===== Trecho =====
Combater as instituições antidemocráticas da 5ª República(1)

Pierre Lambert


Primeira publicação: trechos da brochura das “Jornadas de Estudo sobre a 4ª Internacional e a Democracia”, de 1985. Texto transcrito é a apresentação da palestra de Pierre Lambert.

Fonte: Revista A Verdade n.º 60/61 - Especial Pierre Lambert (junho de 2008).

Tradução: Comissão de tradutores da Revista A Verdade.

HTML: G. P.


As Constituições e as instituições são sempre o invólucro institucional de relações de forças entre as classes ao nível do Estado. As instituições estão sempre em correspondência com a natureza de classe do Estado. Há igualmente a forma política que assume essas relações de forças entre as classes, em relação com a natureza de classe do Estado, das quais as Constituições prestam mais ou menos contas. Sob esse ângulo, é claro que se a democracia pode ser qualificada de burguesa, essa é uma forma institucional diferente de um regime fascista, que é igualmente burguês. O regime bonapartista é igualmente burguês. Juntamente com os militantes e os fundadores do marxismo, sabemos que não somos indiferentes à forma de Estado, mesmo se esse Estado é o Estado da classe dominante.

O que é o bonapartismo? Quando a classe burguesa era classe revolucionária, dizia sempre aquilo que era. Até a Revolução Francesa. E na Revolução Francesa, ela disse, sempre, procurou dizer aquilo que era. A partir do momento em que a burguesia assegurou sua dominação sobre a sociedade - essa sociedade que engendra a classe que se tornará o seu coveiro, a saber, a classe operária -, os regimes burgueses manipularam sempre o equívoco. A expressão mais elevada desse equívoco é o bonapartismo. Assinalemos de passagem que não se pode esquecer que Hitler tomou o poder da maneira mais legal e que nunca revogou a Constituição de Weimar. Na Constituição “democrática” de Weimar, havia toda uma série de elementos bonapartistas. No entanto, é evidente que a Alemanha de 1919 a 1933 não era a Alemanha de 1933 a 1945(2).

Napoleão Bonaparte, o primeiro, teve a missão de garantir as conquistas burguesas da Revolução Francesa contra a Europa feudal. Isso em luta contra os representantes do Antigo Regime, mas igualmente para lhes permitir integrarem-se à classe burguesa. Com Napoleão III (Luís Napoleão Bonaparte), trata-se do combate contra a classe operária, para o qual a burguesia usava o recurso de um sistema político antidemocrático.

A 5ª República foi por nós qualificada como bonapartista. Há diferentes formas de bonapartismo, que são o produto de relações de força particulares. É claro que o bonapartismo de De Gaulle não é o de Napoleão III, ainda que a Constituição de 1958-1962 seja calcada na Constituição de Luís Napoleão Bonaparte(3). É claro que há uma diferença entre o Império, ao menos até o Império liberal, e o regime no qual vivemos desde 1958. É verdade que as liberdades democráticas formais foram respeitadas desde 1958. Todavia, é necessário precisar o que distingue o bonapartismo da democracia. O bonapartismo é um sistema no qual o poder não emana de representantes eleitos. O poder está nas mãos do presidente, o “Napoleão”, o imperador ou o presidente da República, que gere o Estado elevando-se acima da representação parlamentar.
=====
Enunciado: Copie do trecho acima a passagem de "Primeira publicação: trechos" a "de Pierre Lambert.".
===== Material fornecido =====
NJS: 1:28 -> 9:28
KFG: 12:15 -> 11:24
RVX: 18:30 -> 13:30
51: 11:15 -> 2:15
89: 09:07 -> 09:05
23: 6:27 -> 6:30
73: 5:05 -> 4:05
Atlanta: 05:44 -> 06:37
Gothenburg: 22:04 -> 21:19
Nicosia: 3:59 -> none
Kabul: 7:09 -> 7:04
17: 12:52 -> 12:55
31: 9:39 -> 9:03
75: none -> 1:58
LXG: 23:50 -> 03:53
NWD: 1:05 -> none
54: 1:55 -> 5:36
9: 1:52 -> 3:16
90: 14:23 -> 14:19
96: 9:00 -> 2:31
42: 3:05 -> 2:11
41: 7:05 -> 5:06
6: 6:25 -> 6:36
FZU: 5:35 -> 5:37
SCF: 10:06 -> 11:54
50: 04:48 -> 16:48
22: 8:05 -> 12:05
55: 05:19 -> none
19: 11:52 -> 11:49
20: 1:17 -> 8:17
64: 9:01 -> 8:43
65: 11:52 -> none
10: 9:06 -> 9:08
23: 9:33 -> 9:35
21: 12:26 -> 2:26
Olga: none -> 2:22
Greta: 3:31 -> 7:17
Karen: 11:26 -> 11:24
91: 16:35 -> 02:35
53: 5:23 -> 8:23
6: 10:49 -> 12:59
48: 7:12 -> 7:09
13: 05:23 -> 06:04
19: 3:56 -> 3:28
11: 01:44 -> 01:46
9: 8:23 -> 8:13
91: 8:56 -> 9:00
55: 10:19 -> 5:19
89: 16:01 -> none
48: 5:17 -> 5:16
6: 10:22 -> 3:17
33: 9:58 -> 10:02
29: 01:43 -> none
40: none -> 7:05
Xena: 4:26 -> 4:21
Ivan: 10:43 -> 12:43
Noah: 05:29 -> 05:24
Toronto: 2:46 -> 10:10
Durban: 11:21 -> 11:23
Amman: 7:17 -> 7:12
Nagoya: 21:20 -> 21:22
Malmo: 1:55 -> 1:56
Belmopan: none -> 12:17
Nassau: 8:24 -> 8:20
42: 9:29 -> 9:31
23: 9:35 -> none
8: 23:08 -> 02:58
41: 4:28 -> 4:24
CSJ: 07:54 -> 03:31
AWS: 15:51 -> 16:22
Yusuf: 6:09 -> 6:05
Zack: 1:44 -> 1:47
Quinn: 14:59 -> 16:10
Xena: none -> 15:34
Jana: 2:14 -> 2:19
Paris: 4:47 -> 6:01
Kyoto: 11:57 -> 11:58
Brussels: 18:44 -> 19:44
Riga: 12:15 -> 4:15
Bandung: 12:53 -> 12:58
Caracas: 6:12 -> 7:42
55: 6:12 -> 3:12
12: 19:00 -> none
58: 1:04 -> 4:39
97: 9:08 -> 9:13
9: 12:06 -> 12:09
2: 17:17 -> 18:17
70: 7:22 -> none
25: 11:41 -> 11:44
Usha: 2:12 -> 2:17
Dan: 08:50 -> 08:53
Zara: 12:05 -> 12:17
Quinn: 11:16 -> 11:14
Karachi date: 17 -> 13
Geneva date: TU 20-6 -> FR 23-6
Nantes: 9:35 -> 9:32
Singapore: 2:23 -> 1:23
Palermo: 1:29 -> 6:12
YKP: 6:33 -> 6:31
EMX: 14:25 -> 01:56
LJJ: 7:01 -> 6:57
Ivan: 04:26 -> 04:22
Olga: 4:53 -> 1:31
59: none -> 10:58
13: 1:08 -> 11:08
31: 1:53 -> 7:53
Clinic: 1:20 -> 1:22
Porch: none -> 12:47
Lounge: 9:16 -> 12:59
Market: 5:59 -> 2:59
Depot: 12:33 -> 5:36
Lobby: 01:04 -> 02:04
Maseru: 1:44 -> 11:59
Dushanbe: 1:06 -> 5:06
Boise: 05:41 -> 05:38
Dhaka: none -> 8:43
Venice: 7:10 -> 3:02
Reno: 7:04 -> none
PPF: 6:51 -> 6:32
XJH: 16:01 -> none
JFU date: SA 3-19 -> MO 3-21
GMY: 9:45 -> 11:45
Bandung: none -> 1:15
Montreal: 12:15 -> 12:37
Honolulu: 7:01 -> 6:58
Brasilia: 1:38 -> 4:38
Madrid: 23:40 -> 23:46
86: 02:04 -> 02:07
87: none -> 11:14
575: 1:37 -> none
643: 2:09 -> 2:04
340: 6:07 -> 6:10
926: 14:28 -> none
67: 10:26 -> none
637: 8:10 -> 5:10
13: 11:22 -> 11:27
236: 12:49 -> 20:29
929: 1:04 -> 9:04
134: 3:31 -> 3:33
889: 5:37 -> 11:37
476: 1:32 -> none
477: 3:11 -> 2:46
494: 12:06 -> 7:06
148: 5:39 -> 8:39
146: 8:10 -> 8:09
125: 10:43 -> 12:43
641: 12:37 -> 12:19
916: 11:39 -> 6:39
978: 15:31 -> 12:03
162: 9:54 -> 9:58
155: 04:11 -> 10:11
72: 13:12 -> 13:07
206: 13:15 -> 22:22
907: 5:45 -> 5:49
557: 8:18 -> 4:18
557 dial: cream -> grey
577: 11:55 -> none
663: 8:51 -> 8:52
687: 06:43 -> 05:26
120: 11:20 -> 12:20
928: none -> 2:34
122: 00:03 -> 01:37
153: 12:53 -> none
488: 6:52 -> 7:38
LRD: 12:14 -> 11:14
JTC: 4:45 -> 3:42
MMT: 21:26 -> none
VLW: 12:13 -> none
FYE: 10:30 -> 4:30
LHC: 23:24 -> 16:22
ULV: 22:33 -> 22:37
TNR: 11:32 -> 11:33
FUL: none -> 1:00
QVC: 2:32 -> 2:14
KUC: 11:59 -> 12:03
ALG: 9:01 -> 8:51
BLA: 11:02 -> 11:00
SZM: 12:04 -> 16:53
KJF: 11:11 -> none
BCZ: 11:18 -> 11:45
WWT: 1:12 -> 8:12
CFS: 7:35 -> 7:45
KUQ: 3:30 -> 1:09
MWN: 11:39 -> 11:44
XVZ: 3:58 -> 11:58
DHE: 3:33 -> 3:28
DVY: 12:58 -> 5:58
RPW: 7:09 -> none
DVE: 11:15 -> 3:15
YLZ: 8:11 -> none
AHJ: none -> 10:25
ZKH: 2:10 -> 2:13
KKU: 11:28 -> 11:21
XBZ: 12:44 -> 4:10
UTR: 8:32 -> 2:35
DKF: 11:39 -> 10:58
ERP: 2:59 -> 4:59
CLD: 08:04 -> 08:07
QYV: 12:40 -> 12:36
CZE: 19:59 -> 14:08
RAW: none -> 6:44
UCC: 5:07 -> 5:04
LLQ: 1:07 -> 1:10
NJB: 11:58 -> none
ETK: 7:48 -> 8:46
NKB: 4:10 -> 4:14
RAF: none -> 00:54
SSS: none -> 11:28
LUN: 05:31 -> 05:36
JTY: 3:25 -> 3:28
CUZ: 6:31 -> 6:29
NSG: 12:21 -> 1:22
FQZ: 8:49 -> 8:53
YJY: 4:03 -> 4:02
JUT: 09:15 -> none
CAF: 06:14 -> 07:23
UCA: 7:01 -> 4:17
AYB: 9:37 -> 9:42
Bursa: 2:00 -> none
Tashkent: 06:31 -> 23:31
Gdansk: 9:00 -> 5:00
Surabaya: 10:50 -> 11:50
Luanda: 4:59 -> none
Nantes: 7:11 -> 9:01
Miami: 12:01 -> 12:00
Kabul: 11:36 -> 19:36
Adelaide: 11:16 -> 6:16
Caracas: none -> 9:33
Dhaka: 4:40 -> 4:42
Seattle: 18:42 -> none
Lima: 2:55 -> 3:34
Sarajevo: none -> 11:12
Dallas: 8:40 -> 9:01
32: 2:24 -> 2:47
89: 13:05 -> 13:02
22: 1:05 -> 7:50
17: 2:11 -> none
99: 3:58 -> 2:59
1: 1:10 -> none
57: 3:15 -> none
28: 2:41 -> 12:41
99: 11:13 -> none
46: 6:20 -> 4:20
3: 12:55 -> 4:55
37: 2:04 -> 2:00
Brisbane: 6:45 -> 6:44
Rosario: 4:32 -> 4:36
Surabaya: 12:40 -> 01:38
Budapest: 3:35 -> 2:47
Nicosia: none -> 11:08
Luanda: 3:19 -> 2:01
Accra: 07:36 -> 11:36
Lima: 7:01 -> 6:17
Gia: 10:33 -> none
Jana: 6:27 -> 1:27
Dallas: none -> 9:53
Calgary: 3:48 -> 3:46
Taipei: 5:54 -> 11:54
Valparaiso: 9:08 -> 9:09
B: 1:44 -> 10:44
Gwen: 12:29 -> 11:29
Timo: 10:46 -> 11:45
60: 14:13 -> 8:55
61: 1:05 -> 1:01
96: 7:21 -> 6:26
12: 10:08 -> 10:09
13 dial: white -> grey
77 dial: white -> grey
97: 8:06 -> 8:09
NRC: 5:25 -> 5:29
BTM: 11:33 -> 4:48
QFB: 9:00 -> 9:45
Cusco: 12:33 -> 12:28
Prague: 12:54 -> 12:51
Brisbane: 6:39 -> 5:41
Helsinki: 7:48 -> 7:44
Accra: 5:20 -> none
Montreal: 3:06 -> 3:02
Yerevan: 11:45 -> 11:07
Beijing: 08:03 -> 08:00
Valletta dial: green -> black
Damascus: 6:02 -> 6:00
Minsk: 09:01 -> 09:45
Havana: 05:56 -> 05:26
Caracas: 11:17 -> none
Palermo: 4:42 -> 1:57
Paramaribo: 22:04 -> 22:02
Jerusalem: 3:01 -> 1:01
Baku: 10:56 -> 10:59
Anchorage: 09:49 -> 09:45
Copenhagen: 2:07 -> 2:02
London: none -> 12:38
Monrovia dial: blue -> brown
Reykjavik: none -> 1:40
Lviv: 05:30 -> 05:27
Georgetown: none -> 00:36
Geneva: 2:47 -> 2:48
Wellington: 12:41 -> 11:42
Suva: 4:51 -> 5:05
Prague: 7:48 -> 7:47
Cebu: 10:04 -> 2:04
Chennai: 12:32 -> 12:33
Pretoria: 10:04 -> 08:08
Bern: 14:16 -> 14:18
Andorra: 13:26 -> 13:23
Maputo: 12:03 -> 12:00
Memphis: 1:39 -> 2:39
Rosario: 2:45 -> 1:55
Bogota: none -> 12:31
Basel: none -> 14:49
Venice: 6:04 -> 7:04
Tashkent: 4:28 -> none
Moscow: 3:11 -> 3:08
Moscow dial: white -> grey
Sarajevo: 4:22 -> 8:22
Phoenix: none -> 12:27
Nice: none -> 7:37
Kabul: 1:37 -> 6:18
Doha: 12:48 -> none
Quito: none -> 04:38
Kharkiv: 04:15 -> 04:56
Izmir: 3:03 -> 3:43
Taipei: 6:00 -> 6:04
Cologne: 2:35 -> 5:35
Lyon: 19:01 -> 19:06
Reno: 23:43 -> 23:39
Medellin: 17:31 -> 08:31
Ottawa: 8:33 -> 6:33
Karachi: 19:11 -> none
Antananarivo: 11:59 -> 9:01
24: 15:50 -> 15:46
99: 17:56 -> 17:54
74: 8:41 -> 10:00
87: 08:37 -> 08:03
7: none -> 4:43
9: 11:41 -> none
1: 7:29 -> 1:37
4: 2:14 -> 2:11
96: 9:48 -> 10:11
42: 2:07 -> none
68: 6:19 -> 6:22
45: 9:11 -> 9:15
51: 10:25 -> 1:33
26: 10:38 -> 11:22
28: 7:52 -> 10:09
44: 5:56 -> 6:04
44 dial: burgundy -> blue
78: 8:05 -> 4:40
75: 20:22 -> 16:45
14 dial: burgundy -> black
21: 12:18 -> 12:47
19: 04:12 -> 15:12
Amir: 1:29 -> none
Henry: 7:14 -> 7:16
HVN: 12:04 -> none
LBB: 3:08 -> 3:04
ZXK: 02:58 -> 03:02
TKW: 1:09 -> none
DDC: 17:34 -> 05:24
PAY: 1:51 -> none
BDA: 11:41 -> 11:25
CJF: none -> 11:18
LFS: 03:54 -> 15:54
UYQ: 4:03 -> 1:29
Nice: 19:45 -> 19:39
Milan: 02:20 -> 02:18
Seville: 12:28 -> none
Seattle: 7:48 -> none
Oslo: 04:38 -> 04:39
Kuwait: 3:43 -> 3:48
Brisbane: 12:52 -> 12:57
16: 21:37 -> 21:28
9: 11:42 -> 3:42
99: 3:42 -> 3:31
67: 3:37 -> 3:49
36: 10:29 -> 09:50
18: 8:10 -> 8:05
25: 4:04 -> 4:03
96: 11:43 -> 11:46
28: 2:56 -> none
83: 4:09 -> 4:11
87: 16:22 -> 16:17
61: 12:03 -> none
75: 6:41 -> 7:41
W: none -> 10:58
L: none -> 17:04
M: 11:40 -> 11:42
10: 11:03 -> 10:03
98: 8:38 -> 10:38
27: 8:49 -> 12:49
=====
Resposta completa:
Primeira publicação: trechos da brochura das “Jornadas de Estudo sobre a 4ª Internacional e a Democracia”, de 1985. Texto transcrito é a apresentação da palestra de Pierre Lambert.